Subway And PayPal Serve Up Fresh Digital Experiences

While Subway’s mobile and Web presence have been available to customers for some time now, the company has embarked on a new path to offer enhanced payment options through its various channels. MPD CEO Karen Webster sat down with Subway’s Director of Global Payments and Emerging Commerce, Ken Moy, and Paydiant Co-Founder Chris Gardner to discuss how a healthy lifestyle and a digital lifestyle are coming together for the benefit of Subway customers.

While Subway’s mobile and Web presence have been available to customers for some time now, the company has embarked on a new path to offer enhanced payment options through its various channels.
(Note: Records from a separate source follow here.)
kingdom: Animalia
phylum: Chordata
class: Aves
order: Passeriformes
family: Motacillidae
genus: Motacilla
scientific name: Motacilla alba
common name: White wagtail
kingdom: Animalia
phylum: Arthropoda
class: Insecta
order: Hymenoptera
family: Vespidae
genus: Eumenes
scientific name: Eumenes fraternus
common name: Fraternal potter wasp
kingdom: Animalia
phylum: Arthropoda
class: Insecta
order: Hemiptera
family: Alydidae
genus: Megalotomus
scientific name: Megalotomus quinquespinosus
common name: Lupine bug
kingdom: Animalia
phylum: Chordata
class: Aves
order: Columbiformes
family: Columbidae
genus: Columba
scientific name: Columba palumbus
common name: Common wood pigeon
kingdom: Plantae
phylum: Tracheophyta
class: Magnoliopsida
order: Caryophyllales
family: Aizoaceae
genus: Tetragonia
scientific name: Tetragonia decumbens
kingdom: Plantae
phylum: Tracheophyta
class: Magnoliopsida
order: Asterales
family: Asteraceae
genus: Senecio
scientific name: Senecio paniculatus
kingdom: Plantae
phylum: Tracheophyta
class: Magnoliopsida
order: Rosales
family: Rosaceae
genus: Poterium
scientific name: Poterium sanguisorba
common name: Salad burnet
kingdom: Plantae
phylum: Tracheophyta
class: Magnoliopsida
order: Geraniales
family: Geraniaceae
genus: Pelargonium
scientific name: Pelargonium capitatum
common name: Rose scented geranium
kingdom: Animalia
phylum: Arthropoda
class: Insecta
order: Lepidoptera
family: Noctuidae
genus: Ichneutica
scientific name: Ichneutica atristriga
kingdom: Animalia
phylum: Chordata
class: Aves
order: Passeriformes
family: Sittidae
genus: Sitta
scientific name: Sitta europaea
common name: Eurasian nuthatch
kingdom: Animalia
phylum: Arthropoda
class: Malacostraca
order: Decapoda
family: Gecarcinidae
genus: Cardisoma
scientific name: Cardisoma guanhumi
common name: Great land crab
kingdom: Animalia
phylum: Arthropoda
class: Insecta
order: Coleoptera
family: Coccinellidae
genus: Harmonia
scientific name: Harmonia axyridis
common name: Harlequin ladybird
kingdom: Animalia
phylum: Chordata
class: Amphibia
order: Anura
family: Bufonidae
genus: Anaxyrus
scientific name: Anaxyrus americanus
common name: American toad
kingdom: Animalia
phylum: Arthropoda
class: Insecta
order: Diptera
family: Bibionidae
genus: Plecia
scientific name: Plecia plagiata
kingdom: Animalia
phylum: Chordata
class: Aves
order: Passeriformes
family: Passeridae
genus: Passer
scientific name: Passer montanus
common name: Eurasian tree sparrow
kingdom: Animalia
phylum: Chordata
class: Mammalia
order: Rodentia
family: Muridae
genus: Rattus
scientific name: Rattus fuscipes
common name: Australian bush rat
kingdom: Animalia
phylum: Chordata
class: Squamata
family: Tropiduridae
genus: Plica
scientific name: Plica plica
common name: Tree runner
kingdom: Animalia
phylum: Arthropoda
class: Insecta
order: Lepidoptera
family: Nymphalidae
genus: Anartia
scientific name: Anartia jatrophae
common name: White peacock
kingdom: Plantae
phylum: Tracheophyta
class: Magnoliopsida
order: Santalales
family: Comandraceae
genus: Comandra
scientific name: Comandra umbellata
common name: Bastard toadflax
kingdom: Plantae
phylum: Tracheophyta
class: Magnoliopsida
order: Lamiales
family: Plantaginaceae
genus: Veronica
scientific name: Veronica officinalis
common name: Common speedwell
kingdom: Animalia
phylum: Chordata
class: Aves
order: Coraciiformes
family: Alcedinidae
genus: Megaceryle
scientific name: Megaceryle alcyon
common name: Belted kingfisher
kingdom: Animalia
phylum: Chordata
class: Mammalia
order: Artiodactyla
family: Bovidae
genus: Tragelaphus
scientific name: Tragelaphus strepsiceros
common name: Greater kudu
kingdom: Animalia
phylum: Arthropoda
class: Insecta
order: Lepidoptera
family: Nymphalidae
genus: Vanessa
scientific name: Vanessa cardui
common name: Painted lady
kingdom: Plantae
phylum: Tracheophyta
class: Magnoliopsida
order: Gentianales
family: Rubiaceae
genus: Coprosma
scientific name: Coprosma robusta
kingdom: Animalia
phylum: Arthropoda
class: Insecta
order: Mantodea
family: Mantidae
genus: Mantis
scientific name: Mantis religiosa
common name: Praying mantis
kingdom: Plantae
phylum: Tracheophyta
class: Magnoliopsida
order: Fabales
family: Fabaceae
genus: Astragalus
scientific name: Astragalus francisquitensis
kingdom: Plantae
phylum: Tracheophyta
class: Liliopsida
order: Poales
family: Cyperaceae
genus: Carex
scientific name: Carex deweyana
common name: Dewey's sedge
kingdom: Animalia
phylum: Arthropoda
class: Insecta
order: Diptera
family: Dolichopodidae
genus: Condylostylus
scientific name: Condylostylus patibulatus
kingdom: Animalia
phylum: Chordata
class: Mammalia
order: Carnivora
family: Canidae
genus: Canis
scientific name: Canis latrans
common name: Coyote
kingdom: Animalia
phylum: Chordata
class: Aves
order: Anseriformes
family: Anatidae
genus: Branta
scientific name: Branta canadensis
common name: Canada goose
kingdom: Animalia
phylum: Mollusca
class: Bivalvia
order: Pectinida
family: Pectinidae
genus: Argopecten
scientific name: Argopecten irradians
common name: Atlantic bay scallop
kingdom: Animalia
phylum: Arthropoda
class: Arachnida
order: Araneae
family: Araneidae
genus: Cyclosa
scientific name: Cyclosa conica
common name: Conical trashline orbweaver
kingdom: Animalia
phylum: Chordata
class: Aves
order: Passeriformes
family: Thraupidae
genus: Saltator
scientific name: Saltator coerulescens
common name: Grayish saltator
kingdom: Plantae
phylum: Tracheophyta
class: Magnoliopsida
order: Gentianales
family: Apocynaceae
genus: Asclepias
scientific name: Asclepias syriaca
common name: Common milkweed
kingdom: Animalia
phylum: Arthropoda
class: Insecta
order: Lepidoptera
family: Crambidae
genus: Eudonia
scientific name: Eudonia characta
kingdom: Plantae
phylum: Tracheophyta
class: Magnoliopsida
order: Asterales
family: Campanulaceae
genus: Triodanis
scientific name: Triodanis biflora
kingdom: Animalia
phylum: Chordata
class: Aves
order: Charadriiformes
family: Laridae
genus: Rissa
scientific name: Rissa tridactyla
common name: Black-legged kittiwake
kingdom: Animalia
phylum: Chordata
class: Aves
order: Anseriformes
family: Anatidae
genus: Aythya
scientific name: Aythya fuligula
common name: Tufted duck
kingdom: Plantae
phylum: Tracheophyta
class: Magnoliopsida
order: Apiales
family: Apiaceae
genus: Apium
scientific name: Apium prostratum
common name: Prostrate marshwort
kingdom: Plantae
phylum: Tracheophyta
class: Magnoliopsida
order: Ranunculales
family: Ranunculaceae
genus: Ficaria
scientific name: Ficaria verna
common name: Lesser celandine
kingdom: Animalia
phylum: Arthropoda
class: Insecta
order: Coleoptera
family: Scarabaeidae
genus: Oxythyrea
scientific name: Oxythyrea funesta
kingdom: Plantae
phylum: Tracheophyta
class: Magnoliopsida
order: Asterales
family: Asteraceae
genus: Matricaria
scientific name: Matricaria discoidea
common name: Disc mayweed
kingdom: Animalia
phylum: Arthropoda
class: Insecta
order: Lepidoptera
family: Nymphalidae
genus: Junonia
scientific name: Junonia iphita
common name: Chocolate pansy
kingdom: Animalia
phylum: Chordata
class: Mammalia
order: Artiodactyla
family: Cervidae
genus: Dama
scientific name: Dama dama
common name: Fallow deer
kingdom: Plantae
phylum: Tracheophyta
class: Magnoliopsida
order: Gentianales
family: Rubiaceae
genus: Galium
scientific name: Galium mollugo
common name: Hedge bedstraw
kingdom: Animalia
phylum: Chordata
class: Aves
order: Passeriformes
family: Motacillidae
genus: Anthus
MPD CEO Karen Webster sat down with Subway’s Director of Global Payments and Emerging Commerce, Ken Moy, and Paydiant Co-Founder Chris Gardner to discuss how a healthy lifestyle and a digital lifestyle are coming together for the benefit of Subway customers.

Subway’s recent launch of new payment options within its mobile app and Web presence, including an upcoming integration with PayPal, is about more than making payment and ordering easy.

The company’s latest move to accelerate mobile usage among customers is actually part of a greater focus on expanding and merging experiences.

“It’s the coming together of the healthy lifestyle Subway is known for with the digital lifestyle that consumers expect,” Moy said in anticipation of the company’s official announcement of its expanded mobile and in-store payment options.

“Generally speaking, there’s a recognition that with the advent of mobile devices we are expected to deliver a beautiful customer and digital experience to our customers. As we mature as a company and as an industry to understand what that really means, we are going to need to be able to be flexible and continue to add on feature-functionality and other services to fulfill that digital promise to our customers,” Moy added.

Yesterday (July 29), the restaurant chain shared the news that a range of payment selections will now be available within the Subway mobile app as well as online through order.subway.com, enabling customers to order and pay for their sandwiches with less friction and more convenience, the company confirmed.

The addition of PayPal on the list of Subway’s future payment offerings, which is slated to take place before the end of the year, also positions a growing number of users to purchase a meal at Subway’s more than 27,000 locations across the U.S.

PayPal’s acquisition of cloud-based mobile wallet platform company Paydiant, which powers Subway’s mobile app, provided the opportunity to land a joint customer like Subway as it looked to expand its digital capabilities. The milestone is a meaningful one for both companies, explained Gardner, with the forthcoming PayPal integration within Subway’s available payment options representing the ease in which “it all fits together.”

“Our worlds are colliding, but it wasn’t necessarily a collision that happened for any other reason than it just makes sense. It makes sense for the business and it makes sense for us,” Gardner added.

According to Gardner, one of the most impressive parts of the launch of Subway’s new mobile and in-store payment options was the ability to overcome the operational challenges that come with rolling out new payment technologies to nearly 30,000 stores, stores that are not owned and operated by Subway, but franchise owners.

Since the formal launch of Subway’s mobile and online capabilities earlier this year, owner operators have begun to see increased store traffic, which translates to incremental sales, Moy confirmed. As marketing and advertising of the new payment capabilities increase, Moy said he hopes that even more benefits will be realized.

From Gardner’s perspective, the ability to offer customers digital payment, access to loyalty and rewards and benefits and online ordering prior to arriving to the restaurant location opens the door to benefits that are “so obvious,” Gardner explained.

While the company may be banking on the concept that innovation in ordering and payment functionality will boost the frequency of customer visits – currently at a couple of times a month going, Moy hopes, to a couple of times a week — it has not lost sight of the important role loyalty and rewards benefits play in an enhanced customer experience.

No matter which payment option a customer chooses to pay for their meal, whether it’s with Apple Pay or their MasterCard, if they have a Subway loyalty card stored in the digital wallet, the purchase automatically becomes loyalty-enabled.

Subway’s collaboration with PayPal remains focused on making the customer experience as convenient as possible, while also supporting an efficient and secure payment choice.

“In many ways, PayPal’s customer segmentation is very complementary to the customer segments we are interested in too, and so we are looking forward to being able to deliver each and every one of Subway’s 169 million users a sandwich along the way and hopefully they will come to our stores in a frequent kind of a way,” Moy explained.